Boundary Line Agreements are anecdotal. The reasons are specific to the two (2) properties. However, there are certain things that should always be stated, usually in the Whereas clauses or the preamble. For instance, the agreement should set forth the properties which are owned by the neighbors; state the reason why the agreement is necessary (i.e. conflicting surveys, conflicting deeds or an encroachment); that there is a genuine uncertainty as to the location of the boundary; that the parties have agreed to a the survey which should be recorded in the land records and referenced; that the survey is an accurate and agreed upon description of the boundary between the parties.
The boundary itself, must be able to be identified on the ground. The line should be clearly marked. The markings should be permanent. Stakes can disappear. Flags are insufficient. Iron pins, properly set, can be effective. Concrete markers are also good evidence. Both the pins and the concrete markers can get overgrown. However, if properly identified in the referenced survey, they should be able to be found.
I always suggest that the owners act in accordance with the agreement. By that I mean honor the agreement in practice. The offending encroachment, if no longer consistent with the agreement, must be removed. Shrubs that have moved now from one property to the other should be clearly shown to have moved or they should be removed.
These are the necessary items. The agreement itself, is drafted as is any agreement. It just needs to satisfy the necessary requirements. Finally, you need to verify that the agreement appears in both chains of title.
- Handling Quiet Title Actions.
Quiet Title Actions are controlled by the provisions of C.G.S. § 47-31. It is a lengthy section and I will not copy it here. It is clear and concise. It sets forth who may bring the action; what interests can be asserted; and what should be in the complaint. While the courts have held that the requirements of the statute are mandatory, recent cases have, somewhat, ameliorated the requirement of rigid compliance (see Fountain Pointe, LLC v. Calpitano, 144 Conn. App. 624, 647–48 (2013) and Thurlow v. Hulten, 130 Conn.App. 1, 10, cert. denied, 302 Conn. 925) (2011)). However, it is essential that the complaint set forth an interest sufficient to make the claim, LaFlamme v. Dallessio, 261 Conn. 247, 251 (2002) (Executor did not have sufficient title as title is in heirs).
It is important to note that we are a title theory state, meaning that a mortgagee has legal title to the mortgaged property, subject to defeasance.
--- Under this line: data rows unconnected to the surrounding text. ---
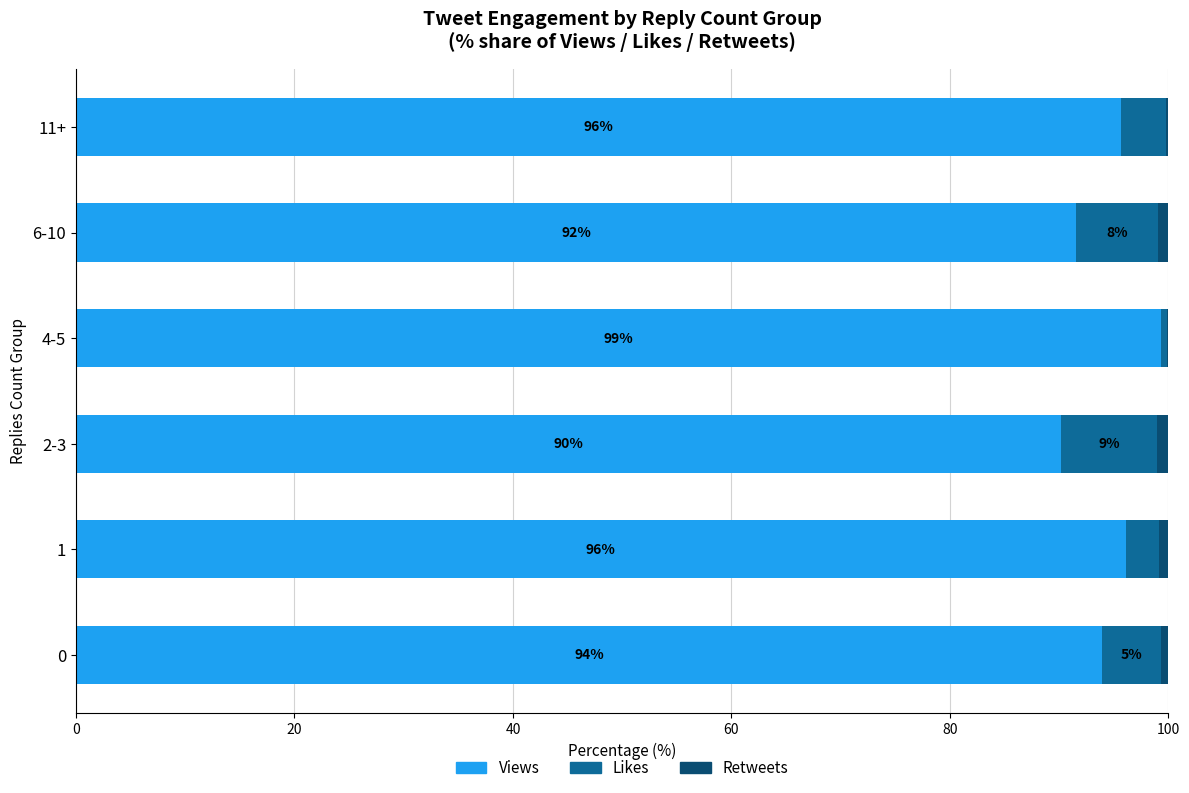

Read the Views value at 4-5.

99.3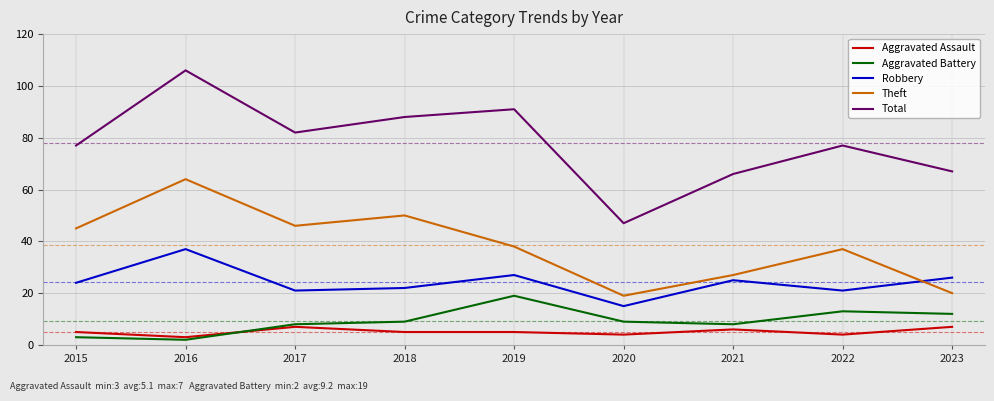

True or false: Total and Aggravated Assault cross at least once.

False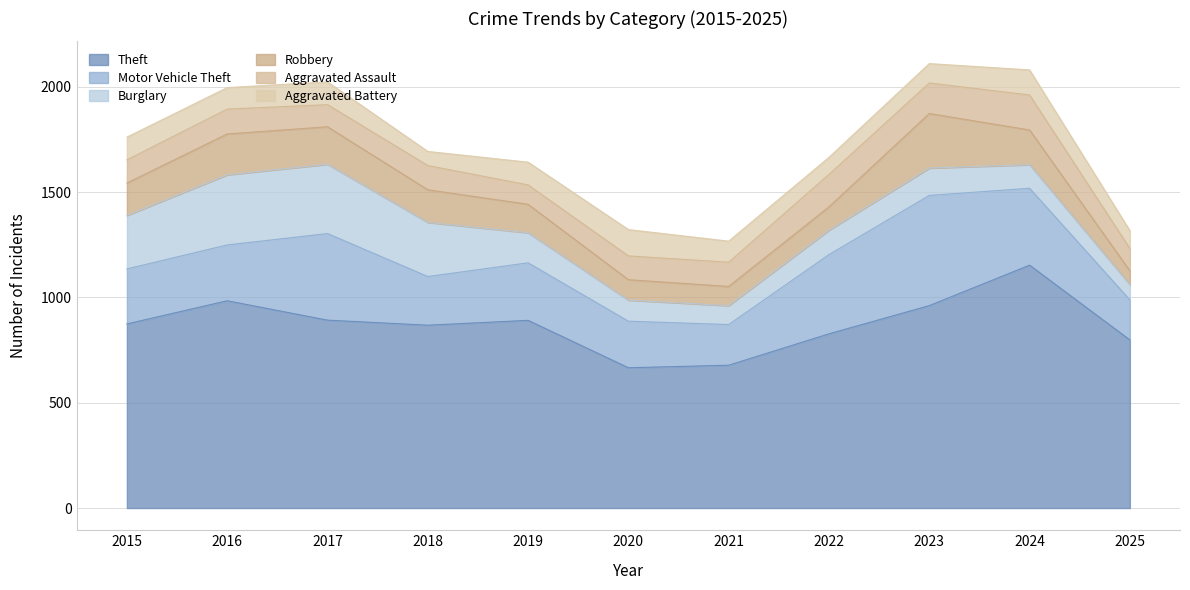

Which series has the largest range (max minus min)?

Theft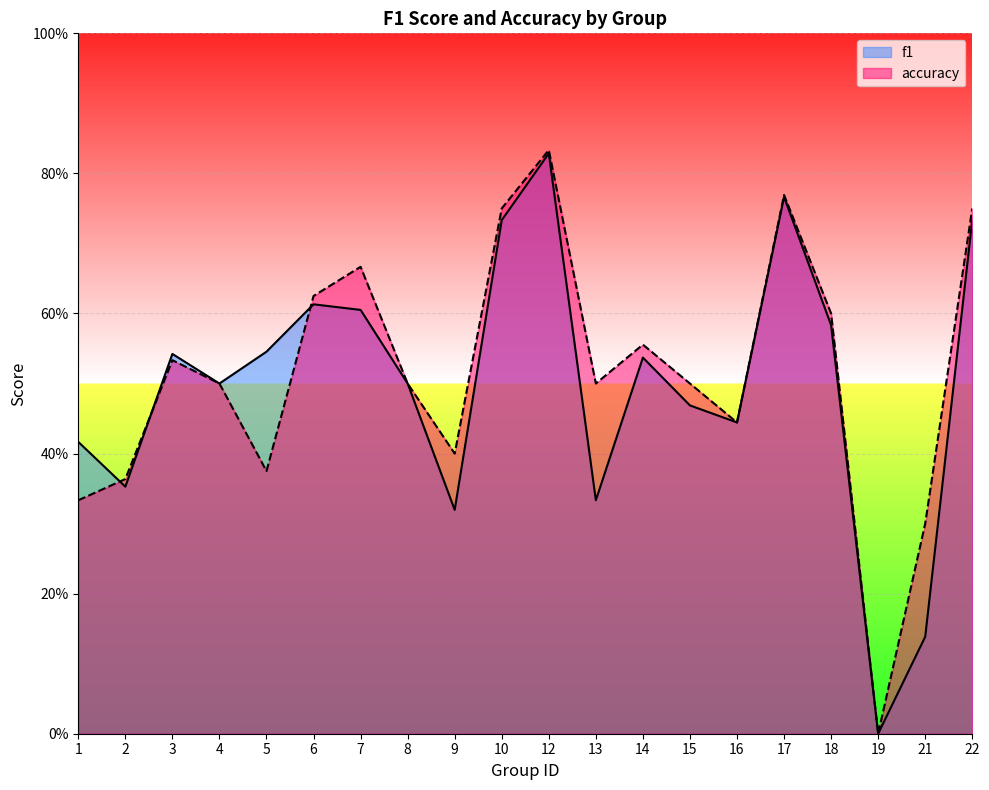

Between 8 and 12, which series saw the biggest shift?

accuracy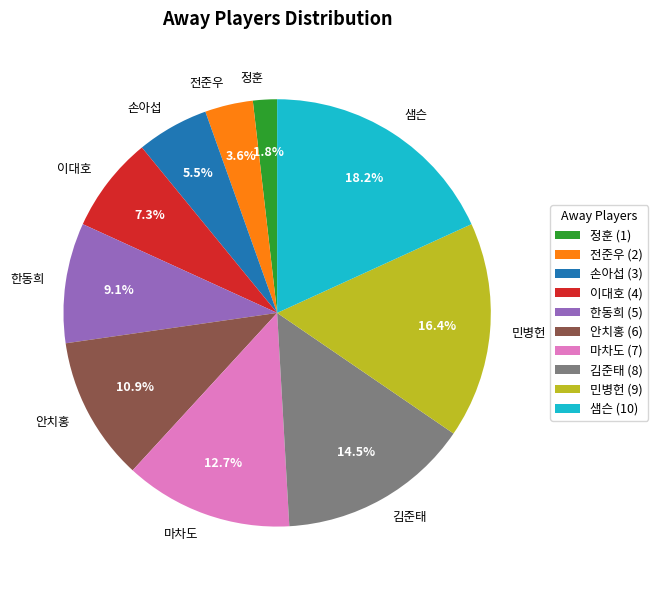

Combined, what portion of the pie is 김준태 and 손아섭?

20.0%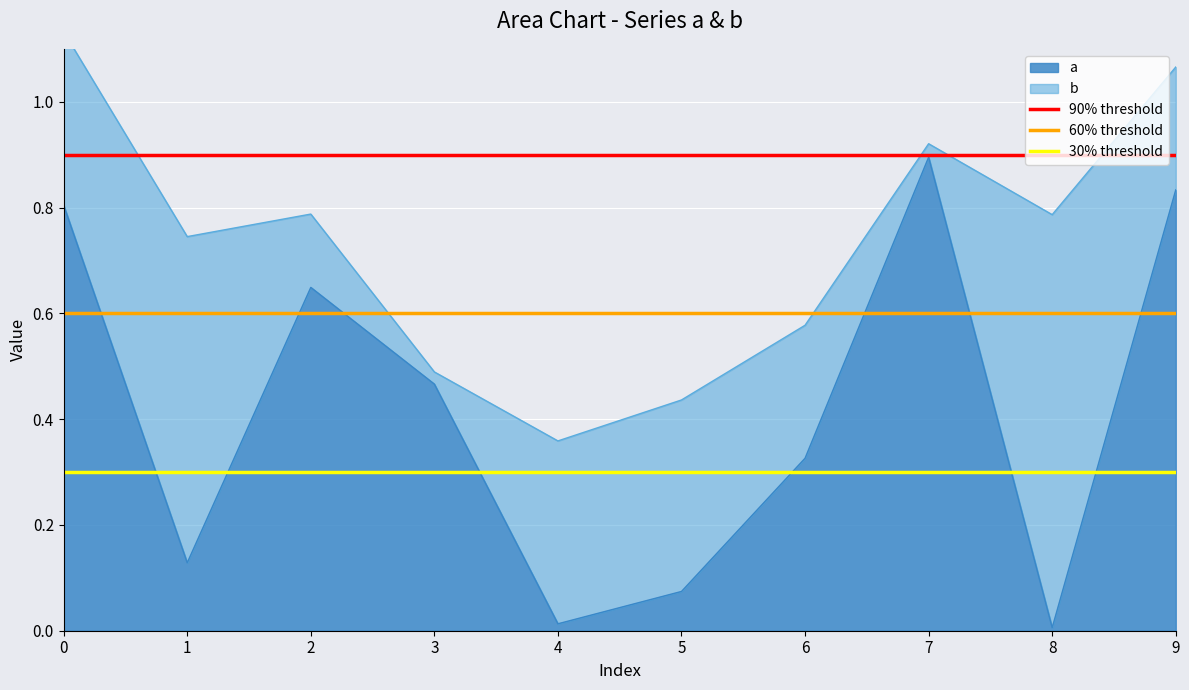

The value of 60% threshold at 1 is 0.9. True or false?

False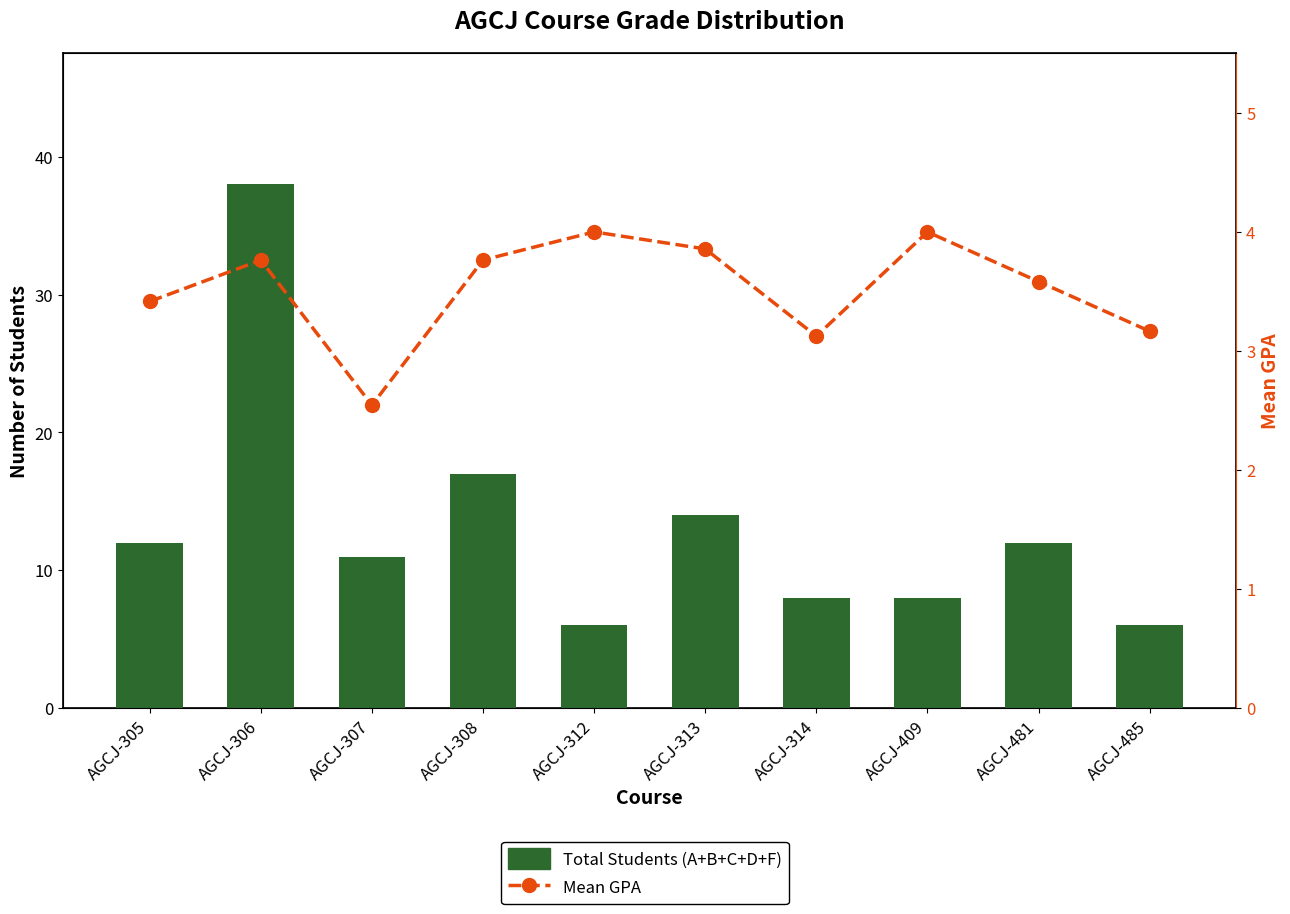

What is the sum of all Mean GPA values?

35.2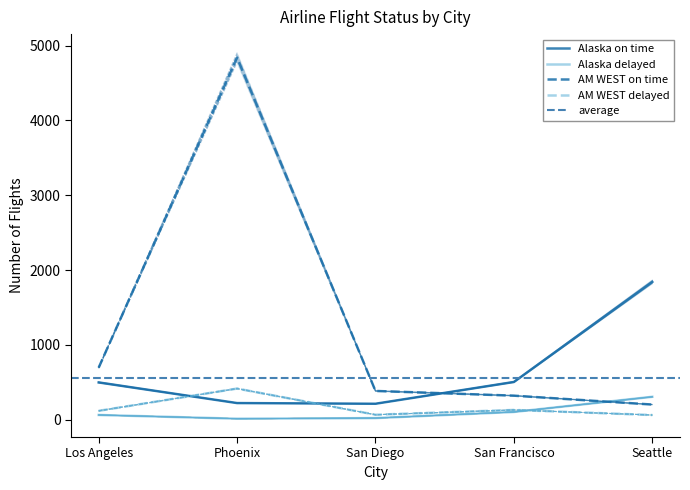

What is the total value across all series at Los Angeles?

1366.0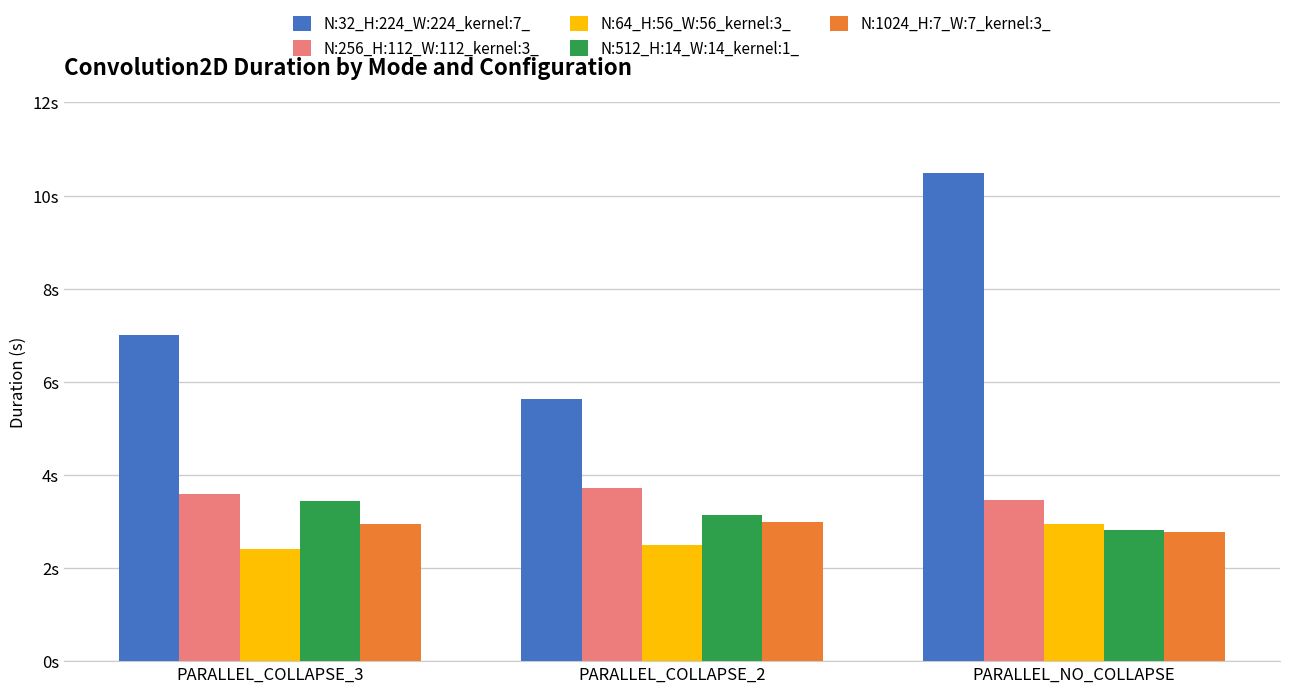

What is the label of the 3rd bar from the right?

PARALLEL_COLLAPSE_3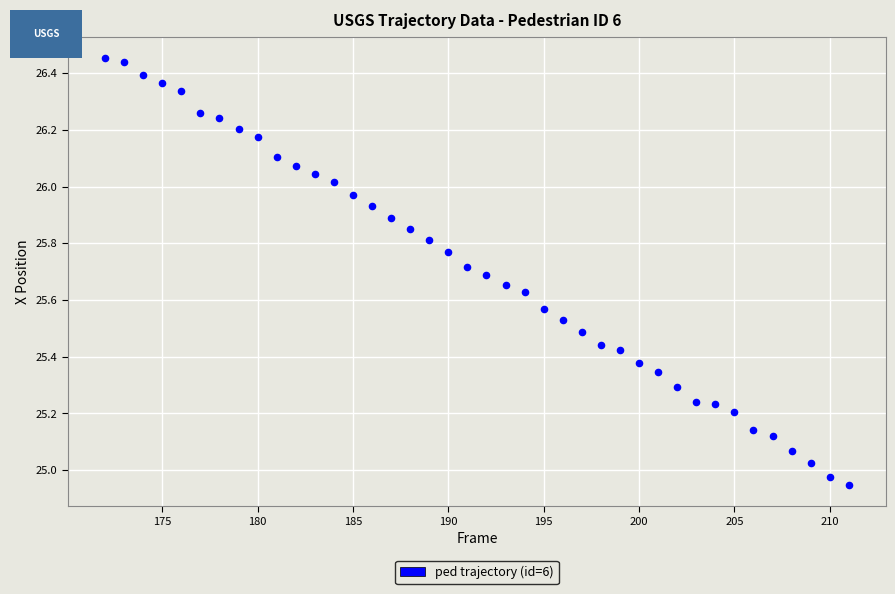

What is the range of X values (max minus min)?

39.0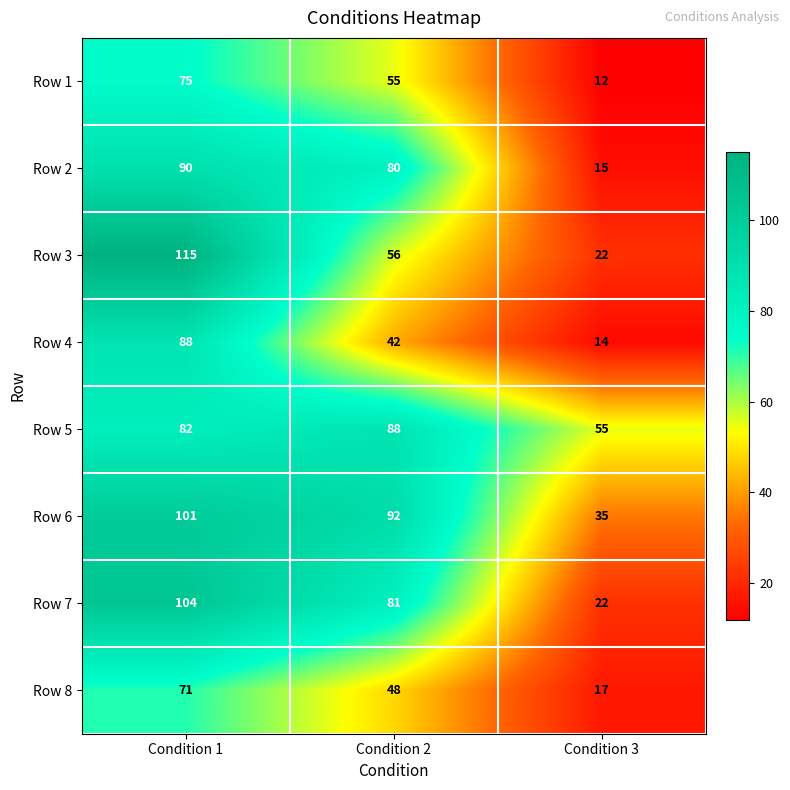

Reading left to right, what are all the values shown in this chart?

Row 1: Condition 1=75	Condition 2=55	Condition 3=12
Row 2: Condition 1=90	Condition 2=80	Condition 3=15
Row 3: Condition 1=115	Condition 2=56	Condition 3=22
Row 4: Condition 1=88	Condition 2=42	Condition 3=14
Row 5: Condition 1=82	Condition 2=88	Condition 3=55
Row 6: Condition 1=101	Condition 2=92	Condition 3=35
Row 7: Condition 1=104	Condition 2=81	Condition 3=22
Row 8: Condition 1=71	Condition 2=48	Condition 3=17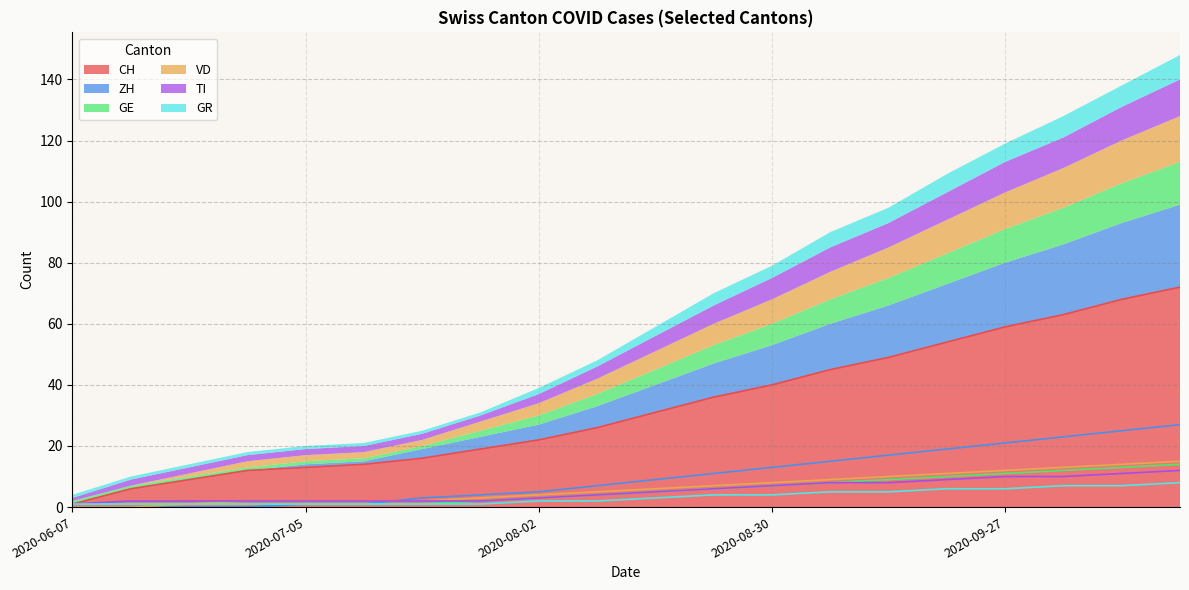

List the labels in order of GE value, largest first.

2020-10-18, 2020-10-11, 2020-10-04, 2020-09-27, 2020-09-20, 2020-09-13, 2020-09-06, 2020-08-30, 2020-08-23, 2020-08-16, 2020-08-09, 2020-08-02, 2020-07-26, 2020-06-07, 2020-06-14, 2020-06-21, 2020-06-28, 2020-07-05, 2020-07-12, 2020-07-19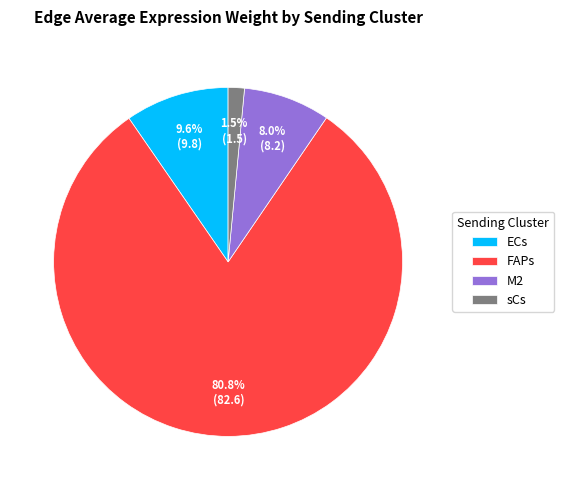

Is there a majority slice in this chart?

Yes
In the event of mortgaged property, the mortgagee has sufficient title to support a claim, as does the owner of the equity of redemption Castro v. Mortgage Lenders Network USA, Inc., 158 Conn. App. 371, 376 (2015). There are dozens of cases indicating what interests or pleadings that courts have found sufficient. Many are collected under the annotated statute.
The burden of proof, as with all claims, is on the party seeking the relief. In a quiet title action, the plaintiff must prevail on the strength of its own title and cannot rely on the weakness of the defendant’s title, Mt. Maumee Partnership v. Peet, 40 Conn.App. 752, (1996) certification denied 237 Conn. 924; Marquis v. Drost, 155 Conn. 327 (1967).
All of the defenses, ordinarily, available to defendants are available in quiet title actions. For example, you can plead estoppel, title in a third party, failure to name a necessary party etc. It is interesting to note, that you may be able to claim a jury, depending on the relief sought (see Standard Co. v. Young, 90 Conn. 133 (1916) and Miles v. Strong, 68 Conn. 273, 286, (1896).
When bringing a quiet title action, many attorneys also add a count seeking a Declaratory Judgment requesting the same relief. It is not necessary and may require different proof but is kind of belt and suspenders.